During that time, he’s also had a pair of knee surgeries, left his longtime gym (the Blackzilians) and, most recently, was rejected for fight licenses by two separate commissions due to MRI abnormalities.
In sports, expiration dates only sometimes arrive conspicuously labeled. In MMA, it is often tagged by the deterioration of the chin or an inability to pull the trigger. Those signs often alert us before the athlete himself will accept the reality.
In Evans, the signs are difficult to overlook. Now 37 years old and seven years removed from his UFC title reign, he’s looming dangerously close to the final chapter. If he can’t beat Kelly, well then, the end is nigh.
That possibility does not exist in Evans’ mind, of course. Anyone who has worn that gold shares an impossibly optimistic outlook that everything can turn around any second.
He summited the peak at a time when the light heavyweight division was at its deepest. This climb would be similarly difficult. The middleweight class is packed with both hungry veterans and rising stars all chasing the belt.
And in some ways, Evans can take his motivation from the man at the top of the heap, Michael Bisping, whom he defeated nearly a decade ago.
For a time, Bisping was going to be the best to never get a title shot. But then circumstances changed, and he became the right guy at the right time, and he left-hooked Luke Rockhold into a shocking unconsciousness to become the champion. It was a late-career rise that no one saw coming.

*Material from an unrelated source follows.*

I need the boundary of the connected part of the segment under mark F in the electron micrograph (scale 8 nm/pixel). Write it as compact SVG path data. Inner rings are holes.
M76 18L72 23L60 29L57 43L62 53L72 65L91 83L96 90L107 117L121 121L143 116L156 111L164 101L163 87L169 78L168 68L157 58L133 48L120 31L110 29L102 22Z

Evans would need to pull that kind of stunner to make it to the top. He would have to leapfrog Kelvin Gastelum and Gegard Mousasi and Ronaldo “Jacare” Souza and Yoel Romero, just to name a few.
That’s more than a tall order; it’s a nearly impossible one.

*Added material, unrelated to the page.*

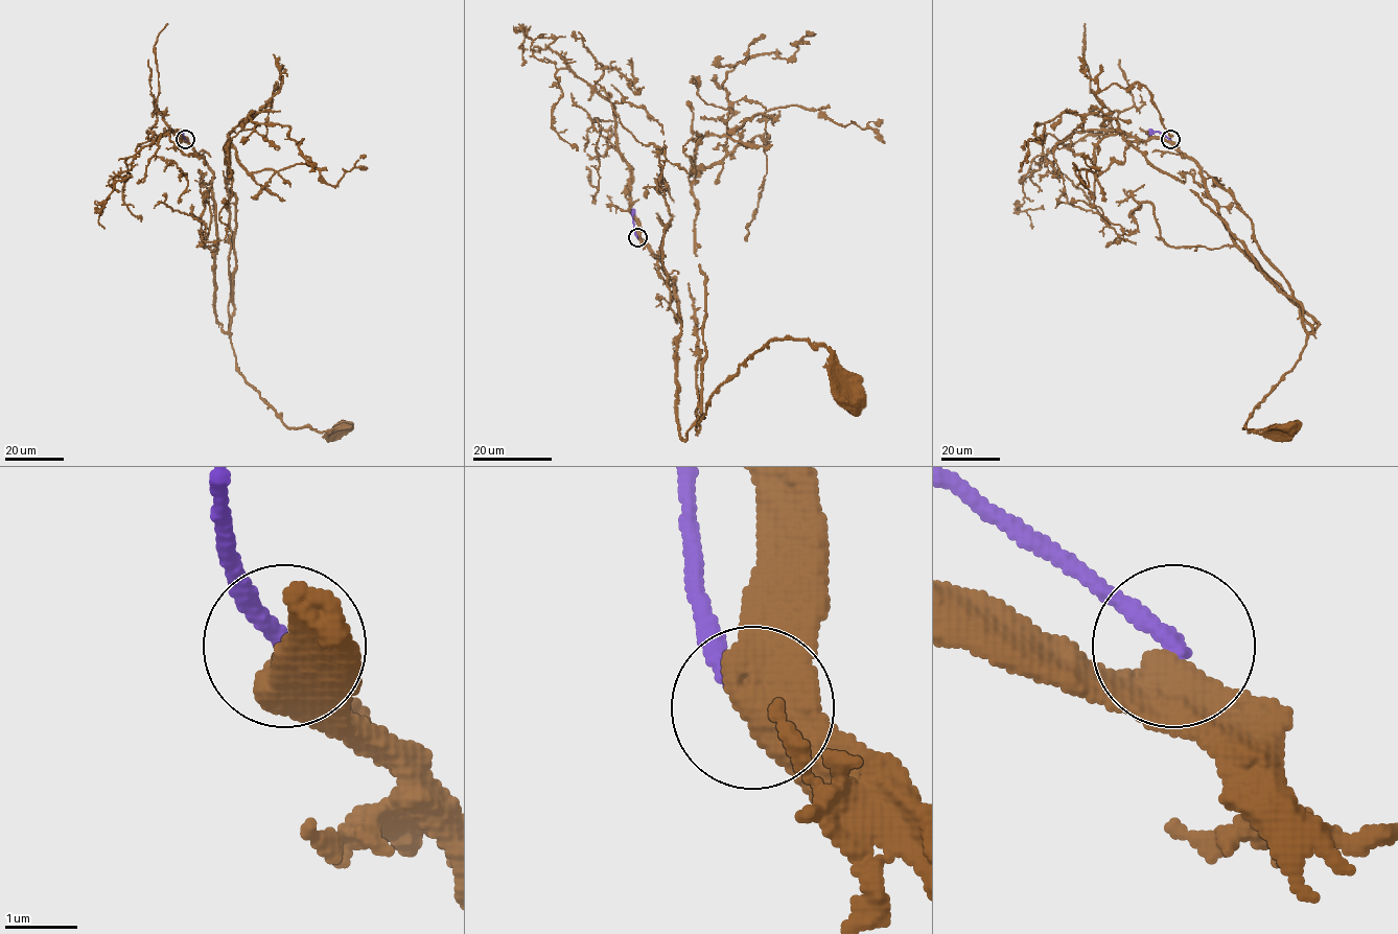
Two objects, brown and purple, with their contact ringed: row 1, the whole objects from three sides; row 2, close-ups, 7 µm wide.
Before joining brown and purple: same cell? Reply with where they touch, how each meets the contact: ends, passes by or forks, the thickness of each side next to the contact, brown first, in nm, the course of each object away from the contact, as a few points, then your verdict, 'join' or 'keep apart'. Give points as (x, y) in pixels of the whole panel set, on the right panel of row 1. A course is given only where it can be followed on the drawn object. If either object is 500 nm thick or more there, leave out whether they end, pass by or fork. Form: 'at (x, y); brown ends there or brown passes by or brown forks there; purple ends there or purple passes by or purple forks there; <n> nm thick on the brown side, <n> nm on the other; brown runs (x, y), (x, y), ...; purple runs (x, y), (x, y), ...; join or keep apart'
at (1170, 139); 700 nm thick on the brown side, 280 nm on the other; brown runs (1169, 140), (1198, 168), (1231, 238), (1319, 322), (1294, 367), (1254, 407), (1245, 427), (1250, 433), (1288, 427); purple runs (1169, 140), (1149, 129); keep apart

Every unthinkable success begins with a baby step, however, and in Kelly, he’s facing a manageable first rung up the ladder. The Australian is 12-1 and riding a three-fight win streak, but he’s 39 years old and has never faced anyone with a pedigree in Evans’ sphere. Kelly’s striking is awkward and labored, and what he lacks in technique, he attempts to make up in volume and pace.
For Evans, there is both opportunity and danger in that. A career-long counterstriker, he averages more strikes absorbed per minute (2.26) than landed (2.12) per FightMetric—a rarity for a championship-caliber fighter. In that style, he is often content to bide his time and operate in the openings rather than aggressively create offensive opportunities.
This could be a feast-or-famine approach against Kelly, who is eminently hittable (opponents land 3.99 strikes per minute against him, per FightMetric) and often within range.
In the standup department, either Evans’ power overcomes Kelly’s volume, or he falls behind and doesn’t catch up. The clinch won’t be so easy. Kelly is a four-time Australian Olympic judoka and has unsurprisingly shown strength in the position. He also has five career submissions to his name on the mat.
All that aside, it’s a fight Evans should win, and he knows it.
It was just over a decade ago when he first flashed his dynamic, championship-winning potential for the first time, knocking out Sean Salmon with a shattering head kick, and eight years since he signaled the coming end of Chuck Liddell’s career.
All this time later, time is coming for him, too.
Changing divisions is rarely the lifeline it’s made out to be. For Evans, it won’t define his career, but it will extend it, and for a fighter looking for opportunity, it’s a bridge to…somewhere. For Evans, it is the start of something new and exciting. Let’s hope that in retrospect, it still looks that way.